Fault Tolerance and Kubernetes StatefulSet-CodePudding

As I understand it, most databases enable the use of replicas that can take over from a leader in case the leader is unavailable.

I'm wondering the necessity of having these replicas in a Kubernetes environment, when using say a StatefulSet. Once the pod becomes unresponsive, Kubernetes will restart it, right? And the PVC will make sure the data isn't lost.

Is it that leader election is a faster process than bringing up a new application?

Or is it that the only advantage of the replicas is to provide load balancing for read queries?

CodePudding user response：

As I understand it, most databases enable the use of replicas that can take over from a leader in case the leader is unavailable.

I'm wondering the necessity of having these replicas in a Kubernetes environment, when using say a StatefulSet.

There has been a move to distributed databases from previous single node datatbases. Distributed databases typically run using 3 or 5 replicas / instances in a cluster. The primary purpose for this is High Availability and fault tolerance to e.g. node or disk failure. This is the same if the database is run on Kubernetes.

the PVC will make sure the data isn't lost.

The purpose of PVCs is to decouple the application configuration with the selection of storage system. This allows that you e.g. can deploy the same application on both Google Cloud, AWS and Minikube without any different configuration although you will use different storage systems. This does not change how the storage systems work.
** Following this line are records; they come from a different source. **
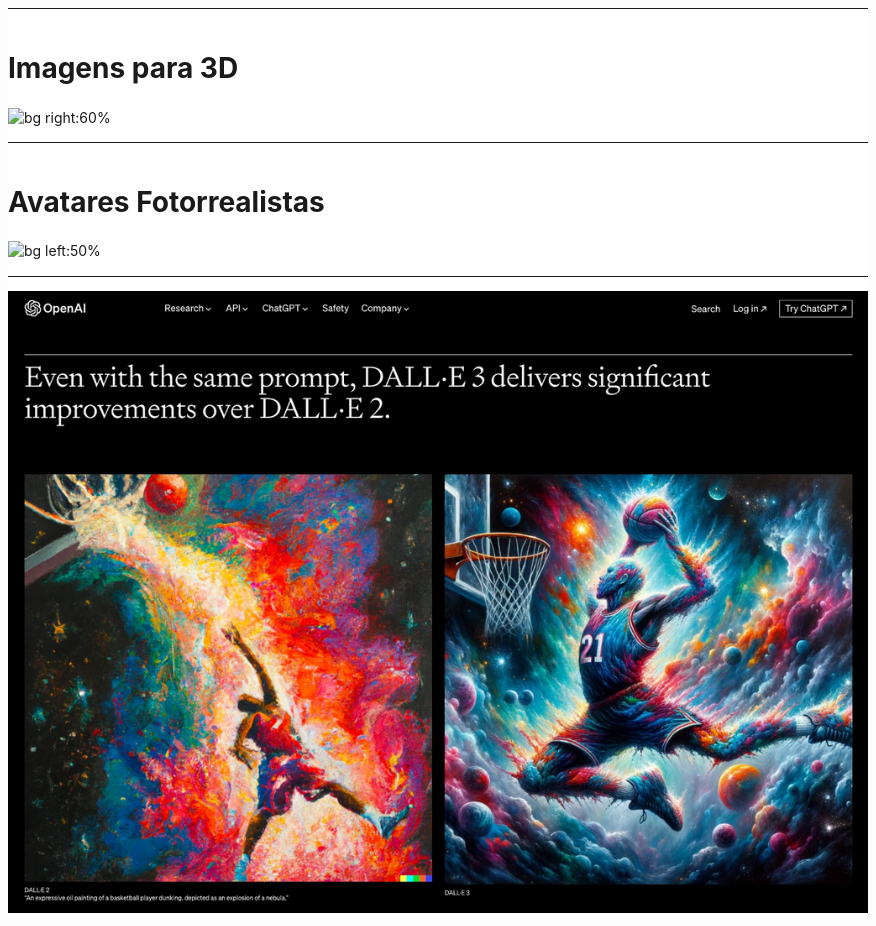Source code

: 




---

# Imagens para 3D

![bg right:60%](img/yasser-avatar.gif)

---
# Avatares Fotorrealistas

![bg left:50%](img/codec-avatar.gif)

---



![bg fit](img/dalle.jpeg)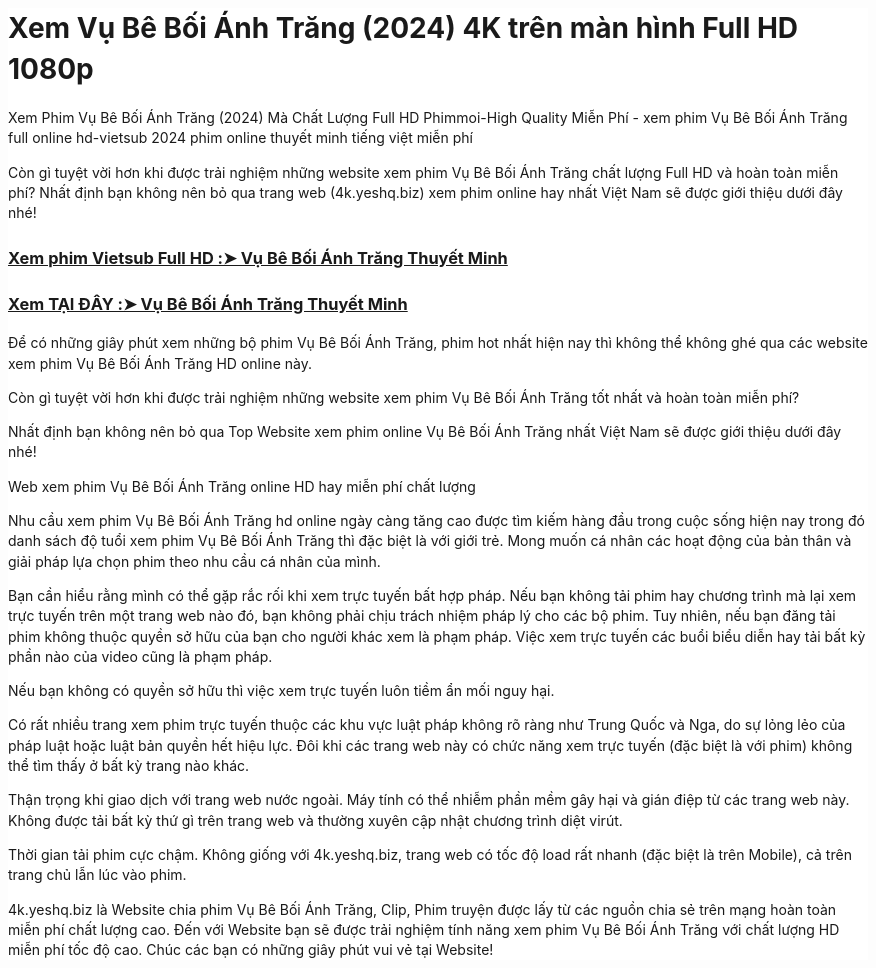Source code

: # Xem Vụ Bê Bối Ánh Trăng (2024) 4K trên màn hình Full HD 1080p
Xem Phim Vụ Bê Bối Ánh Trăng (2024) Mà Chất Lượng Full HD Phimmoi-High Quality Miễn Phí - xem phim Vụ Bê Bối Ánh Trăng full online hd-vietsub 2024 phim online thuyết minh tiếng việt miễn phí

Còn gì tuyệt vời hơn khi được trải nghiệm những website xem phim Vụ Bê Bối Ánh Trăng chất lượng Full HD và hoàn toàn miễn phí? Nhất định bạn không nên bỏ qua trang web (4k.yeshq.biz) xem phim online hay nhất Việt Nam sẽ được giới thiệu dưới đây nhé!

 
<div class="markdown-heading" dir="auto"><h3 tabindex="-1" class="heading-element" dir="auto"><a href="https://cutt.ly/Vejeadrp">Xem phim Vietsub Full HD :➤ Vụ Bê Bối Ánh Trăng Thuyết Minh</a></h3></p>

<div class="markdown-heading" dir="auto"><h3 tabindex="-1" class="heading-element" dir="auto"><a href="https://cutt.ly/Vejeadrp">Xem TẠI ĐÂY :➤  Vụ Bê Bối Ánh Trăng Thuyết Minh</a></h3></p>



Để có những giây phút xem những bộ phim Vụ Bê Bối Ánh Trăng, phim hot nhất hiện nay thì không thể không ghé qua các website xem phim Vụ Bê Bối Ánh Trăng HD online này.

Còn gì tuyệt vời hơn khi được trải nghiệm những website xem phim Vụ Bê Bối Ánh Trăng tốt nhất và hoàn toàn miễn phí?

Nhất định bạn không nên bỏ qua Top Website xem phim online Vụ Bê Bối Ánh Trăng nhất Việt Nam sẽ được giới thiệu dưới đây nhé!

Web xem phim Vụ Bê Bối Ánh Trăng online HD hay miễn phí chất lượng

Nhu cầu xem phim Vụ Bê Bối Ánh Trăng hd online ngày càng tăng cao được tìm kiếm hàng đầu trong cuộc sống hiện nay trong đó danh sách độ tuổi xem phim Vụ Bê Bối Ánh Trăng thì đặc biệt là với giới trẻ. Mong muốn cá nhân các hoạt động của bản thân và giải pháp lựa chọn phim theo nhu cầu cá nhân của mình.

Bạn cần hiểu rằng mình có thể gặp rắc rối khi xem trực tuyến bất hợp pháp. Nếu bạn không tải phim hay chương trình mà lại xem trực tuyến trên một trang web nào đó, bạn không phải chịu trách nhiệm pháp lý cho các bộ phim. Tuy nhiên, nếu bạn đăng tải phim không thuộc quyền sở hữu của bạn cho người khác xem là phạm pháp. Việc xem trực tuyến các buổi biểu diễn hay tải bất kỳ phần nào của video cũng là phạm pháp.

Nếu bạn không có quyền sở hữu thì việc xem trực tuyến luôn tiềm ẩn mối nguy hại.

Có rất nhiều trang xem phim trực tuyến thuộc các khu vực luật pháp không rõ ràng như Trung Quốc và Nga, do sự lỏng lẻo của pháp luật hoặc luật bản quyền hết hiệu lực. Đôi khi các trang web này có chức năng xem trực tuyến (đặc biệt là với phim) không thể tìm thấy ở bất kỳ trang nào khác.

Thận trọng khi giao dịch với trang web nước ngoài. Máy tính có thể nhiễm phần mềm gây hại và gián điệp từ các trang web này. Không được tải bất kỳ thứ gì trên trang web và thường xuyên cập nhật chương trình diệt virút.

Thời gian tải phim cực chậm. Không giống với 4k.yeshq.biz, trang web có tốc độ load rất nhanh (đặc biệt là trên Mobile), cả trên trang chủ lẫn lúc vào phim.

4k.yeshq.biz là Website chia phim Vụ Bê Bối Ánh Trăng, Clip, Phim truyện được lấy từ các nguồn chia sẻ trên mạng hoàn toàn miễn phí chất lượng cao. Đến với Website bạn sẽ được trải nghiệm tính năng xem phim Vụ Bê Bối Ánh Trăng với chất lượng HD miễn phí tốc độ cao. Chúc các bạn có những giây phút vui vẻ tại Website!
Is it that leader election is a faster process than bringing up a new application?

Many different things can fail, the node, the storage system or the network can be partitioned so that you cannot reach a certain node.

Leader election is just a piece of the mitigations against these problems in a clustered setup, you also need replication of all data in a consistent way. Raft consensus algorithm is a common solution for this in modern distributed databases.

Or is it that the only advantage of the replicas is to provide load balancing for read queries?

This might be an advantage in distributed databases, yes. But this is seldom the primary reason to using them, in my experience.